→ SOURCE EXCERPT:
Sun Unveils Open Alternative to Passport

 
 
By Dennis Fisher  |  Posted 2001-09-26 Print this article Print
 
 
 
 
 
 
 

Sun Microsystems Inc., along with dozens of partners from the high-tech, financial, automotive and travel industries, on Wednesday announced the creation of a new group dedicated to developing an interoperable network identity technology.

Sun Microsystems Inc., along with dozens of partners from the high-tech, financial, automotive and travel industries, on Wednesday announced the creation of a new group dedicated to developing an interoperable network identity technology. The new coalition, known as the Liberty Alliance Project, means to compete directly with Microsoft Corp.s Passport identity service and is billing itself as an open, interoperable alternative.
"Our goal is interoperability. We want to have an open specification," said Jeff Veis, senior director of business alliances at Sun, based in Palo Alto, Calif. "Right now, the cellular carriers, the banks--all of these operate as their own little islands and have their own authentication schemes."

→ DATA SHOWN:
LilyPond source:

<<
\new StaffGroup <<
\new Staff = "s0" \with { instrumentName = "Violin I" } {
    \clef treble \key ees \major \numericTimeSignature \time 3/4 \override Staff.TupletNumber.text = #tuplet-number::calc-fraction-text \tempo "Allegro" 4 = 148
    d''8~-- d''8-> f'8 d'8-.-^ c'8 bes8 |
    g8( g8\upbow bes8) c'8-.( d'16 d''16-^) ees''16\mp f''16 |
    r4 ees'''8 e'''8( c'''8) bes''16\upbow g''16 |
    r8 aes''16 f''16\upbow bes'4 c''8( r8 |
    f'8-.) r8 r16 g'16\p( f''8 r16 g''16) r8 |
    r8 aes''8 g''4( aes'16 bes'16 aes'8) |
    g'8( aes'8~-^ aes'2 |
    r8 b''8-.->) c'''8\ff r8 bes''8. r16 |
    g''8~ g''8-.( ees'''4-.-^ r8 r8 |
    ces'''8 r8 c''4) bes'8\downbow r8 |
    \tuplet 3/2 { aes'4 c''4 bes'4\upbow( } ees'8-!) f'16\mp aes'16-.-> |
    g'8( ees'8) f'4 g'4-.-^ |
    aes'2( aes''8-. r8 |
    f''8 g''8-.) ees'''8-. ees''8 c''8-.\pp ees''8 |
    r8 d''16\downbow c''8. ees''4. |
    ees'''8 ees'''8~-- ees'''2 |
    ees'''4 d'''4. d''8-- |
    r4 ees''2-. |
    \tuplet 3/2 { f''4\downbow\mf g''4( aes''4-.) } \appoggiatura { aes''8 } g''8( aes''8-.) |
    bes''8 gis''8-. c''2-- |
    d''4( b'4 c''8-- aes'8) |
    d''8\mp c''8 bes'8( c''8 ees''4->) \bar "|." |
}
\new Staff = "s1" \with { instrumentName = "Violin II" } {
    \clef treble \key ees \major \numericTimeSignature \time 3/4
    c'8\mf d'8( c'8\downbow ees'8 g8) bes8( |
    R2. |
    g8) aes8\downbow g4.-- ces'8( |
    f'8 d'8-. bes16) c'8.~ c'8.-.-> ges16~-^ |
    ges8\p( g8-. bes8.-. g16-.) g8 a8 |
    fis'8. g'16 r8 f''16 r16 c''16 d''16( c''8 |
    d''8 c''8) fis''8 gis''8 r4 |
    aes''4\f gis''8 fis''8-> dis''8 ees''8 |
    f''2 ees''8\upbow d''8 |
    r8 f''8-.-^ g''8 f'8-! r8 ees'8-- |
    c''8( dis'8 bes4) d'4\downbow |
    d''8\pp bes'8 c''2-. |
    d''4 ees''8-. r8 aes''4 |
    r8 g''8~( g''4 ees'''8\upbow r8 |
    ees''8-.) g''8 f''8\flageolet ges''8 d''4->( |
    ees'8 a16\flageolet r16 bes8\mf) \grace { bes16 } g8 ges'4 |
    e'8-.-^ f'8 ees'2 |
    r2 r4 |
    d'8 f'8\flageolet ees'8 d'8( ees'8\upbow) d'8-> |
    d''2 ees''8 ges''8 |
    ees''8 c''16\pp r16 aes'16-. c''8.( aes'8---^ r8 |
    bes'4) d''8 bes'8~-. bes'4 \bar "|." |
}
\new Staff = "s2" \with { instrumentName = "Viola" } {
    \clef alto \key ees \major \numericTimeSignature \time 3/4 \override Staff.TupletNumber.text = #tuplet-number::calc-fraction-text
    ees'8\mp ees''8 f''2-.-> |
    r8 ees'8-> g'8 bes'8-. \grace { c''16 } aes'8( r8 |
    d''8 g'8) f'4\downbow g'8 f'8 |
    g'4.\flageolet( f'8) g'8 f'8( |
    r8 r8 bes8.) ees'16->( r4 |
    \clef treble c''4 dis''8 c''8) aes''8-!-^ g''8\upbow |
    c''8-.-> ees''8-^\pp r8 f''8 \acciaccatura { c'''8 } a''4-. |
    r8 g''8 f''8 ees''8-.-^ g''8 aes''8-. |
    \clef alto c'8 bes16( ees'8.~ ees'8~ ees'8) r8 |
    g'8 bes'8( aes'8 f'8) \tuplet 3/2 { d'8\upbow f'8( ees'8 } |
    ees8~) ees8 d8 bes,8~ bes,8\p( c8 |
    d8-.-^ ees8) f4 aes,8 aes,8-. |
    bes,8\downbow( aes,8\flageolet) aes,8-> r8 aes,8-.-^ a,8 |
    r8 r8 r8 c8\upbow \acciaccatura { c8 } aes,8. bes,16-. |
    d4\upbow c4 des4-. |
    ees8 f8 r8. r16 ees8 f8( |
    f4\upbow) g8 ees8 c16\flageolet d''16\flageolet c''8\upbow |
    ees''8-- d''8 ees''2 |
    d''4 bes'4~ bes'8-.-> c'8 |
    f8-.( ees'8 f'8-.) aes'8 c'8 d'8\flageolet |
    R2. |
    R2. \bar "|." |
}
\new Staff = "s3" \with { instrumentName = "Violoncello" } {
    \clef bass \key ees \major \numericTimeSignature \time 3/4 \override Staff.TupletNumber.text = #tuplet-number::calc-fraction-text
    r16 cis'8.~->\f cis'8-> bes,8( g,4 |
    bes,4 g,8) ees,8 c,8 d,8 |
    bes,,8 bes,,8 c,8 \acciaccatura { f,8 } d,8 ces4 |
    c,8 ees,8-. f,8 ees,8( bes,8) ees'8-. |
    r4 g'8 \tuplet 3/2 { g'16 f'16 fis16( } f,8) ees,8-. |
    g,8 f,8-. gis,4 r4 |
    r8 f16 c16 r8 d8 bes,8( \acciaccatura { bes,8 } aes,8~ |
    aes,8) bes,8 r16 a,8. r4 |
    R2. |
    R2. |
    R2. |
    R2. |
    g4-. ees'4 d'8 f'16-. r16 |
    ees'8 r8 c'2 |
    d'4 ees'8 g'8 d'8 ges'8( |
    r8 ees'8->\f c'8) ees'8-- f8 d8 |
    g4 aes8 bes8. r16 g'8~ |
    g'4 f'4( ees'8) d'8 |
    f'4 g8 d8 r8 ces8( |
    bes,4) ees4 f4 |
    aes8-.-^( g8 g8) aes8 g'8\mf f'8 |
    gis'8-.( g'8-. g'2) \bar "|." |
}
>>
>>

→ PROBLEMS:
1 - Check each statement against the article on the Liberty Alliance Project and answer yes or no, quoting the words of the article that decide it: (a) The new coalition is called the Liberty Alliance Project. (b) The announcement was made on a Friday. (c) All of Sun's partners came from the high-tech industry.
2 - Collect every line of the records that contains the string "grace".

→ ANSWERS PROVIDED:
1 -
(a) Yes: "The new coalition, known as the Liberty Alliance Project"
(b) No: "on Wednesday announced the creation of a new group"
(c) No: "dozens of partners from the high-tech, financial, automotive and travel industries"

2 -
    ees'8 a16\flageolet r16 bes8\mf) \grace { bes16 } g8 ges'4 |
    r8 ees'8-> g'8 bes'8-. \grace { c''16 } aes'8( r8 |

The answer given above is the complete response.